Why aren’t more hedge funds giving back?

Mark Hays
SharedImpact
Published in
1 min readOct 20, 2016

We have written on this blog of the clear reasons why hedge fund managers should give back. 93% of millennials want their investment managers to create social good, and there are a lot of millennial dollars coming: $30 trillion to be exact, set to be inherited over the next three decades. The hedge funds that have responded to these trends have reaped the benefits: hedge funds that publicly donate to charity experience 20% greater annualized net asset inflows in the following year than similar non-donating peers. That said, the fact remains that the vast majority of hedge funds have no charitable giving efforts.

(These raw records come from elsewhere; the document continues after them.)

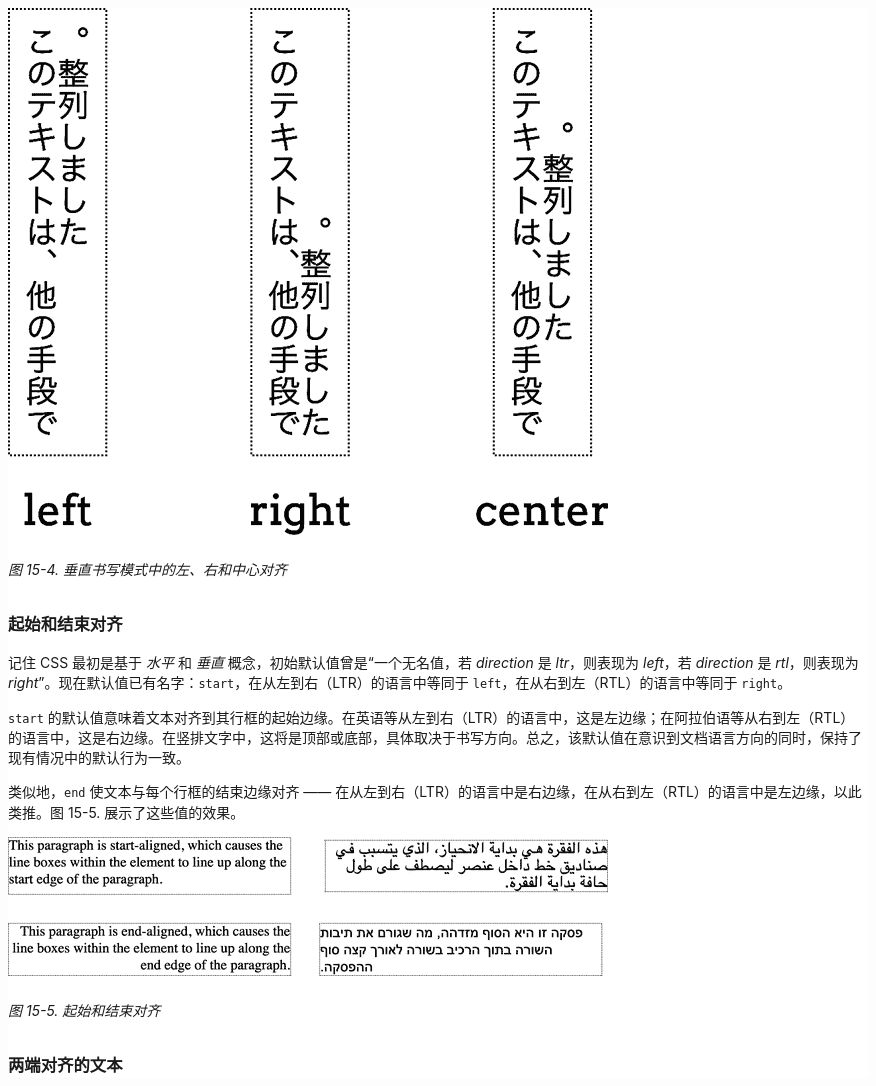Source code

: ![css5 1504](img/css5_1504.png)

###### 图 15-4\. 垂直书写模式中的左、右和中心对齐

### 起始和结束对齐

记住 CSS 最初是基于 *水平* 和 *垂直* 概念，初始默认值曾是“一个无名值，若 *direction* 是 *ltr*，则表现为 *left*，若 *direction* 是 *rtl*，则表现为 *right*”。现在默认值已有名字：`start`，在从左到右（LTR）的语言中等同于 `left`，在从右到左（RTL）的语言中等同于 `right`。

`start` 的默认值意味着文本对齐到其行框的起始边缘。在英语等从左到右（LTR）的语言中，这是左边缘；在阿拉伯语等从右到左（RTL）的语言中，这是右边缘。在竖排文字中，这将是顶部或底部，具体取决于书写方向。总之，该默认值在意识到文档语言方向的同时，保持了现有情况中的默认行为一致。

类似地，`end` 使文本与每个行框的结束边缘对齐 —— 在从左到右（LTR）的语言中是右边缘，在从右到左（RTL）的语言中是左边缘，以此类推。图 15-5\. 展示了这些值的效果。

![css5 1505](img/css5_1505.png)

###### 图 15-5\. 起始和结束对齐

### 两端对齐的文本
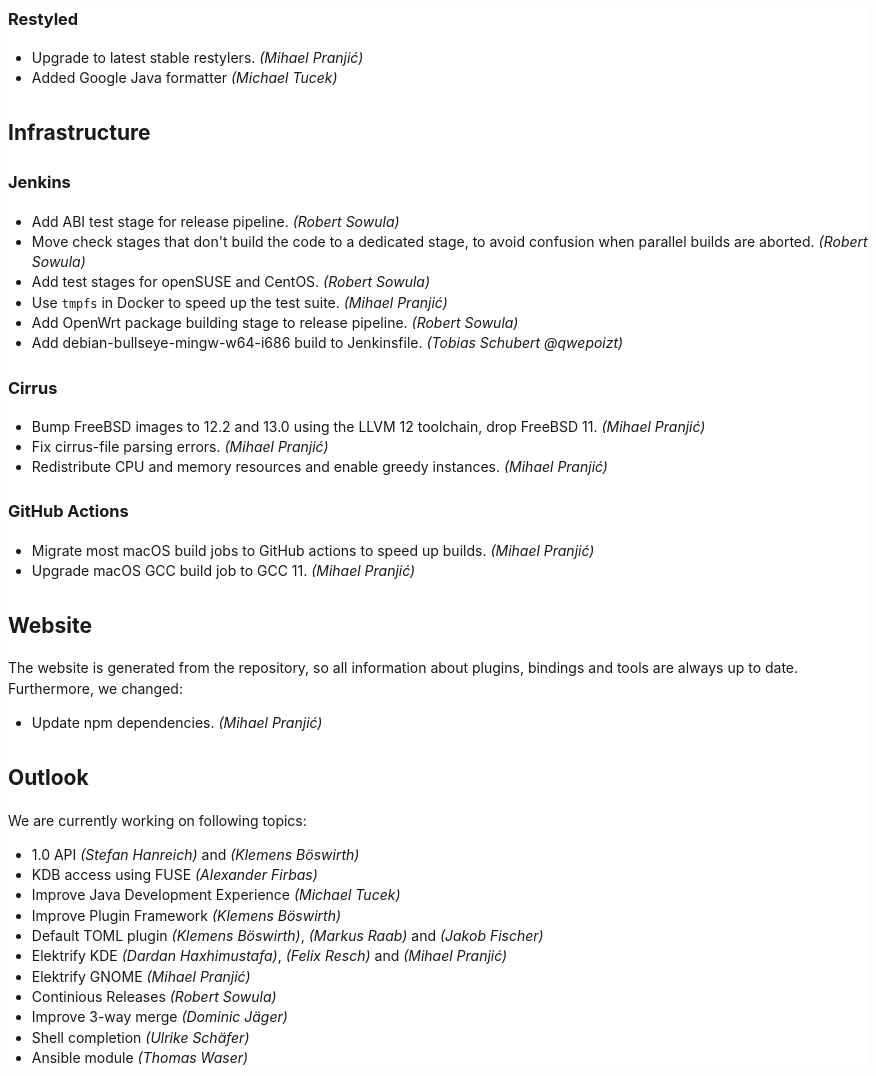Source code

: ### Restyled

- Upgrade to latest stable restylers. _(Mihael Pranjić)_
- Added Google Java formatter _(Michael Tucek)_

## Infrastructure

### Jenkins

- Add ABI test stage for release pipeline. _(Robert Sowula)_
- Move check stages that don't build the code to a dedicated stage, to avoid confusion when parallel builds are aborted. _(Robert Sowula)_
- Add test stages for openSUSE and CentOS. _(Robert Sowula)_
- Use `tmpfs` in Docker to speed up the test suite. _(Mihael Pranjić)_
- Add OpenWrt package building stage to release pipeline. _(Robert Sowula)_
- Add debian-bullseye-mingw-w64-i686 build to Jenkinsfile. _(Tobias Schubert @qwepoizt)_

### Cirrus

- Bump FreeBSD images to 12.2 and 13.0 using the LLVM 12 toolchain, drop FreeBSD 11. _(Mihael Pranjić)_
- Fix cirrus-file parsing errors. _(Mihael Pranjić)_
- Redistribute CPU and memory resources and enable greedy instances. _(Mihael Pranjić)_

### GitHub Actions

- Migrate most macOS build jobs to GitHub actions to speed up builds. _(Mihael Pranjić)_
- Upgrade macOS GCC build job to GCC 11. _(Mihael Pranjić)_

## Website

The website is generated from the repository, so all information about
plugins, bindings and tools are always up to date. Furthermore, we changed:

- Update npm dependencies. _(Mihael Pranjić)_

## Outlook

We are currently working on following topics:

- 1.0 API _(Stefan Hanreich)_ and _(Klemens Böswirth)_
- KDB access using FUSE _(Alexander Firbas)_
- Improve Java Development Experience _(Michael Tucek)_
- Improve Plugin Framework _(Klemens Böswirth)_
- Default TOML plugin _(Klemens Böswirth)_, _(Markus Raab)_ and _(Jakob Fischer)_
- Elektrify KDE _(Dardan Haxhimustafa)_, _(Felix Resch)_ and _(Mihael Pranjić)_
- Elektrify GNOME _(Mihael Pranjić)_
- Continious Releases _(Robert Sowula)_
- Improve 3-way merge _(Dominic Jäger)_
- Shell completion _(Ulrike Schäfer)_
- Ansible module _(Thomas Waser)_
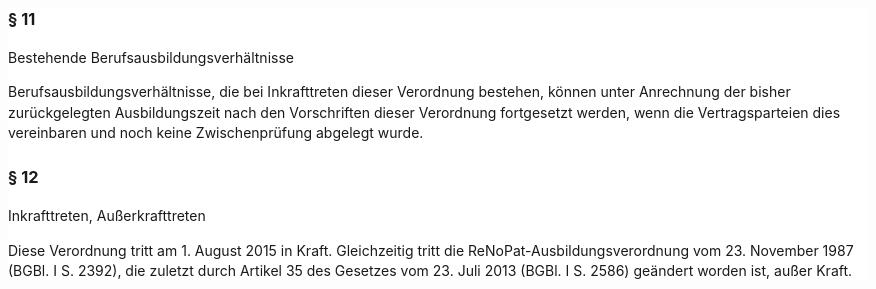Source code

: </div>

</div>

</div>

</div>

<span id="BJNR149000014BJNE001200000.html"></span>

### § 11  
Bestehende Berufsausbildungsverhältnisse

<div>

<div class="jnhtml">

<div>

<div class="jurAbsatz">

Berufsausbildungsverhältnisse, die bei Inkrafttreten dieser Verordnung
bestehen, können unter Anrechnung der bisher zurückgelegten
Ausbildungszeit nach den Vorschriften dieser Verordnung fortgesetzt
werden, wenn die Vertragsparteien dies vereinbaren und noch keine
Zwischenprüfung abgelegt wurde.

</div>

</div>

</div>

</div>

<span id="BJNR149000014BJNE001300000.html"></span>

### § 12  
Inkrafttreten, Außerkrafttreten

<div>

<div class="jnhtml">

<div>

<div class="jurAbsatz">

Diese Verordnung tritt am 1. August 2015 in Kraft. Gleichzeitig tritt
die ReNoPat-Ausbildungsverordnung vom 23. November 1987 (BGBl. I S.
2392), die zuletzt durch Artikel 35 des Gesetzes vom 23. Juli 2013
(BGBl. I S. 2586) geändert worden ist, außer Kraft.

</div>

</div>

</div>

</div>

Why?

The reasoning for not doing so can be distilled into the following three overarching points:

  1. Perception that charitable arms are a costly, time-consuming luxury only for the largest managers: In order to start a foundation, managers often have to use large-scale, expensive service providers and legal counsel. In addition, there is a layer of complexity associated with how to best structure a charitable entity.
  2. View that charity is a distraction to their core business: Setting up a charity is time consuming; managers are particularly hesitant to set anything up if they are going through down performance period.
  3. Cynicism on the charity sector generally: Managers believe they lack the expertise to confidently identify the best charities, particularly in an age where there is a real problem with misuse of funds in the industry.